Studia Neoaristotelica
- Discipline: Philosophy
- Language: English
- Edited by: Daniel D. Novotný (editor-in-chief), Lukáš Novák

Publication details
- History: 2004–present
- Publisher: Philosophy Documentation Center and University of South Bohemia (Czech Republic)
- Frequency: Biannually

Standard abbreviations
- ISO 4: Stud. Neoaristot.

Indexing
- ISSN: 1214-8407 (print) 1804-6843 (web)
- OCLC no.: 320563061

Links
- Journal homepage; Online tables of contents; Online access;

= Studia Neoaristotelica =

Studia Neoaristotelica - A Journal of Analytical Scholasticism is a peer-reviewed academic journal dedicated to the study of Aristotelian philosophy in the scholastic tradition. It was established in 2004 by the University of South Bohemia Faculty of Theology, Czech Republic and is now published by Philosophy Documentation Center. Its focus is on the later scholastics of the Renaissance and Baroque periods and the relation of their ideas to modern, especially analytic philosophy.

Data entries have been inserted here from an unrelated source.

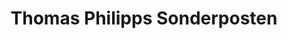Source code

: ---
title: "Thomas Philipps Sonderposten"
url: /beeskow/thomas-philipps-sonderposten/
shop: Kramladen
---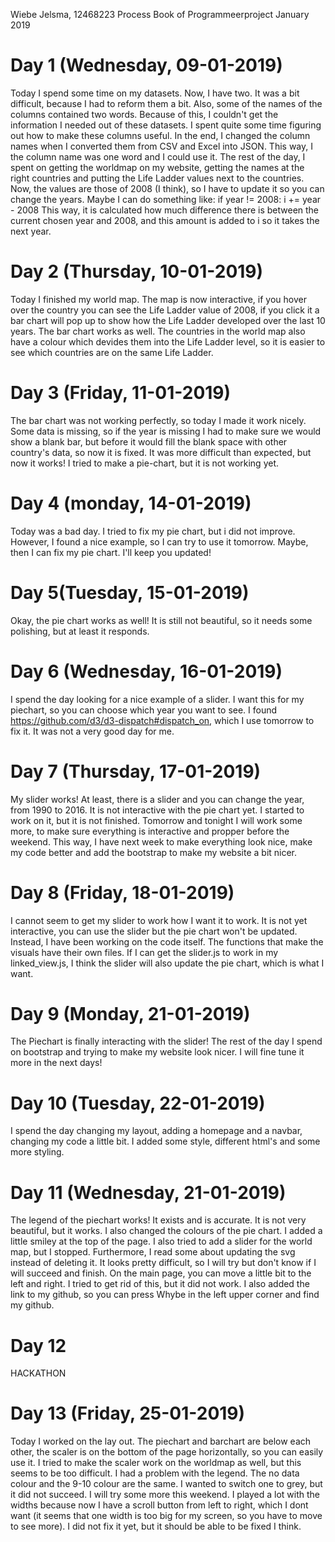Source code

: Wiebe Jelsma, 12468223
Process Book of Programmeerproject
January 2019

# Day 1 (Wednesday, 09-01-2019)
Today I spend some time on my datasets. Now, I have two.
It was a bit difficult, because I had to reform them a bit.
Also, some of the names of the columns contained two words.
Because of this, I couldn't get the information I needed out of these datasets.
I spent quite some time figuring out how to make these columns useful.
In the end, I changed the column names when I converted them from CSV and Excel into JSON.
This way, I the column name was one word and I could use it.
The rest of the day, I spent on getting the worldmap on my website, getting the names at the right countries and putting the Life Ladder values next to the countries. Now, the values are those of 2008 (I think), so I have to update it so you can change the years. 
Maybe I can do something like:
if year != 2008:
    i += year - 2008
This way, it is calculated how much difference there is between the current chosen year and 2008, and this amount is added to i so it takes the next year.

# Day 2 (Thursday, 10-01-2019)
Today I finished my world map.
The map is now interactive, if you hover over the country you can see the Life Ladder value of 2008, if you click it a bar chart will pop up to show how the Life Ladder developed over the last 10 years.
The bar chart works as well.
The countries in the world map also have a colour which devides them into the Life Ladder level, so it is easier to see which countries are on the same Life Ladder.

# Day 3 (Friday, 11-01-2019)
The bar chart was not working perfectly, so today I made it work nicely.
Some data is missing, so if the year is missing I had to make sure we would show a blank bar, but before it would fill the blank space with other country's data, so now it is fixed.
It was more difficult than expected, but now it works!
I tried to make a pie-chart, but it is not working yet.

# Day 4 (monday, 14-01-2019)
Today was a bad day.
I tried to fix my pie chart, but i did not improve.
However, I found a nice example, so I can try to use it tomorrow.
Maybe, then I can fix my pie chart. I'll keep you updated!

# Day 5(Tuesday, 15-01-2019)
Okay, the pie chart works as well!
It is still not beautiful, so it needs some polishing, but at least it responds.

# Day 6 (Wednesday, 16-01-2019)
I spend the day looking for a nice example of a slider. I want this for my piechart, so you can choose which year you want to see.
I found https://github.com/d3/d3-dispatch#dispatch_on, which I use tomorrow to fix it. It was not a very good day for me.

# Day 7 (Thursday, 17-01-2019)
My slider works!
At least, there is a slider and you can change the year, from 1990 to 2016.
It is not interactive with the pie chart yet. I started to work on it, but it is not finished.
Tomorrow and tonight I will work some more, to make sure everything is interactive and propper before the weekend.
This way, I have next week to make everything look nice, make my code better and add the bootstrap to make my website a bit nicer.

# Day 8 (Friday, 18-01-2019)
I cannot seem to get my slider to work how I want it to work.
It is not yet interactive, you can use the slider but the pie chart won't be updated. 
Instead, I have been working on the code itself. The functions that make the visuals have their own files.
If I can get the slider.js to work in my linked_view.js, I think the slider will also update the pie chart, which is what I want.

# Day 9 (Monday, 21-01-2019)
The Piechart is finally interacting with the slider!
The rest of the day I spend on bootstrap and trying to make my website look nicer.
I will fine tune it more in the next days!

# Day 10 (Tuesday, 22-01-2019)
I spend the day changing my layout, adding a homepage and a navbar, changing my code a little bit.
I added some style, different html's and some more styling.

# Day 11 (Wednesday, 21-01-2019)
The legend of the piechart works! It exists and is accurate. It is not very beautiful, but it works.
I also changed the colours of the pie chart. I added a little smiley at the top of the page.
I also tried to add a slider for the world map, but I stopped.
Furthermore, I read some about updating the svg instead of deleting it. It looks pretty difficult, so I will try but don't know if I will succeed and finish. On the main page, you can move a little bit to the left and right.
I tried to get rid of this, but it did not work. 
I also added the link to my github, so you can press Whybe in the left upper corner and find my github.

# Day 12 
HACKATHON

# Day 13 (Friday, 25-01-2019)
Today I worked on the lay out. The piechart and barchart are below each other, the scaler is on the bottom of the page horizontally, so you can easily use it. I tried to make the scaler work on the worldmap as well, but this seems to be too difficult.
I had a problem with the legend. The no data colour and the 9-10 colour are the same. I wanted to switch one to grey, but it did not succeed. I will try some more this weekend. I played a lot with the widths because now I have a scroll button from left to right, which I dont want (it seems that one width is too big for my screen, so you have to move to see more). I did not fix it yet, but it should be able to be fixed I think.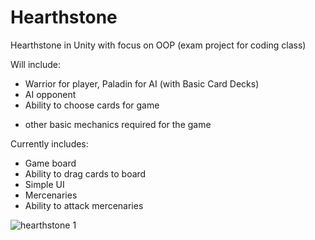 # Hearthstone
Hearthstone in Unity with focus on OOP (exam project for coding class)

Will include:
- Warrior for player, Paladin for AI (with Basic Card Decks)
- AI opponent
- Ability to choose cards for game 
+ other basic mechanics required for the game

Currently includes: 
- Game board 
- Ability to drag cards to board 
- Simple UI
- Mercenaries
- Ability to attack mercenaries

![hearthstone 1](https://user-images.githubusercontent.com/91065258/161441322-e8053ef2-f6b3-47bd-8c3f-cea9857e0379.png)



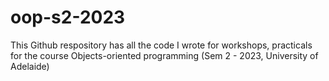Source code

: # oop-s2-2023
This Github respository has all the code I wrote for workshops, practicals for the course Objects-oriented programming (Sem 2 - 2023, University of Adelaide)
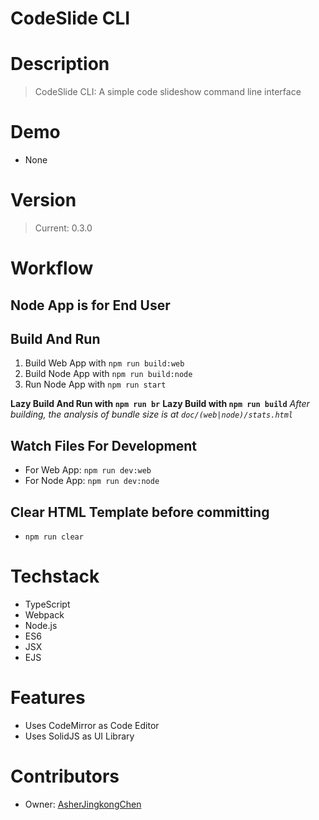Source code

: # CodeSlide CLI

# Description
> CodeSlide CLI: A simple code slideshow command line interface

# Demo
- None

# Version
> Current: 0.3.0

# Workflow
## Node App is for End User

## Build And Run
1. Build Web App with `npm run build:web`
2. Build Node App with `npm run build:node`
3. Run Node App with `npm run start`

**Lazy Build And Run with `npm run br`**
**Lazy Build with `npm run build`**
*After building, the analysis of bundle size is at `doc/(web|node)/stats.html`*

## Watch Files For Development
- For Web App: `npm run dev:web`
- For Node App: `npm run dev:node`

## Clear HTML Template before committing
- `npm run clear`

# Techstack
- TypeScript
- Webpack
- Node.js
- ES6
- JSX
- EJS

# Features
- Uses CodeMirror as Code Editor
- Uses SolidJS as UI Library

# Contributors
- Owner: [AsherJingkongChen](https://github.com/AsherJingkongChen)
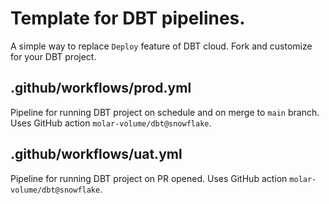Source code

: 
# Template for DBT pipelines.
A simple way to replace `Deploy` feature of DBT cloud. Fork and customize for your DBT project.

## .github/workflows/prod.yml
Pipeline for running DBT project on schedule and on merge to `main` branch. Uses GitHub action `molar-volume/dbt@snowflake`. 

## .github/workflows/uat.yml
Pipeline for running DBT project on PR opened. Uses GitHub action `molar-volume/dbt@snowflake`.
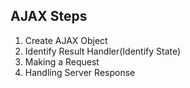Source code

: ## AJAX Steps

  1. Create AJAX Object
  2. Identify Result Handler(Identify State)
  3. Making a Request
  4. Handling Server Response
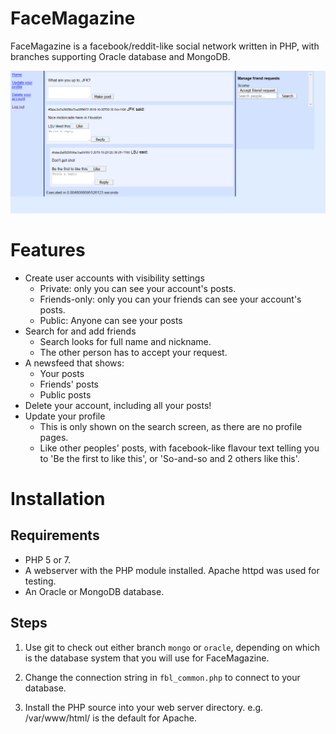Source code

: FaceMagazine
============
FaceMagazine is a  facebook/reddit-like social network written in PHP, with
branches supporting Oracle database and MongoDB.

![View when logged in](screenshot.png)

Features
========
* Create user accounts with visibility settings
    * Private: only you can see your account's posts.
    * Friends-only: only you can your friends can see your account's posts.
    * Public: Anyone can see your posts
* Search for and add friends
    * Search looks for full name and nickname.
    * The other person has to accept your request.
* A newsfeed that shows:
    * Your posts
    * Friends' posts
    * Public posts
* Delete your account, including all your posts!
* Update your profile
    * This is only shown on the search screen, as there are no profile pages.
    * Like other peoples' posts, with facebook-like flavour text telling you
    to 'Be the first to like this', or 'So-and-so and 2 others like this'.

Installation
============

Requirements
------------
* PHP 5 or 7.
* A webserver with the PHP module installed. Apache httpd was used for testing.
* An Oracle or MongoDB database.

Steps
-----
1. Use git to check out either branch `mongo` or `oracle`, depending on which
is the database system that you will use for FaceMagazine.

2. Change the connection string in `fbl_common.php` to connect to your database.

3. Install the PHP source into your web server directory. e.g. /var/www/html/
is the default for Apache.
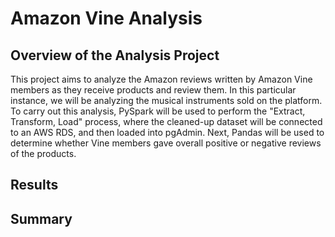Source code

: # Amazon Vine Analysis

## Overview of the Analysis Project
This project aims to analyze the Amazon reviews written by Amazon Vine members as they receive products and review them. In this particular instance, we will be analyzing the musical instruments sold on the platform. To carry out this analysis, PySpark will be used to perform the "Extract, Transform, Load" process, where the cleaned-up dataset will be connected to an AWS RDS, and then loaded into pgAdmin. Next, Pandas will be used to determine whether Vine members gave overall positive or negative reviews of the products.

## Results

## Summary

The board of editorial advisors include David Oderberg, Paul Richard Blum, David Clemenson, Rolf Darge, Petr Dvořák, Costantino Esposito, Edward Feser, James Franklin, Michael Gorman, Jorge J.E. Gracia, Daniel Heider, Rafael Hüntelmann, Gyula Klima, Sven K. Knebel, Simo Knuutila, Ulrich G. Leinsle, Pavel Materna, Uwe Meixner, Roberto Hoffmeister Pich, Edmund Runggaldier, Stanislav Sousedik, Jacob Schmutz, and others. All issues are available online from the Philosophy Documentation Center.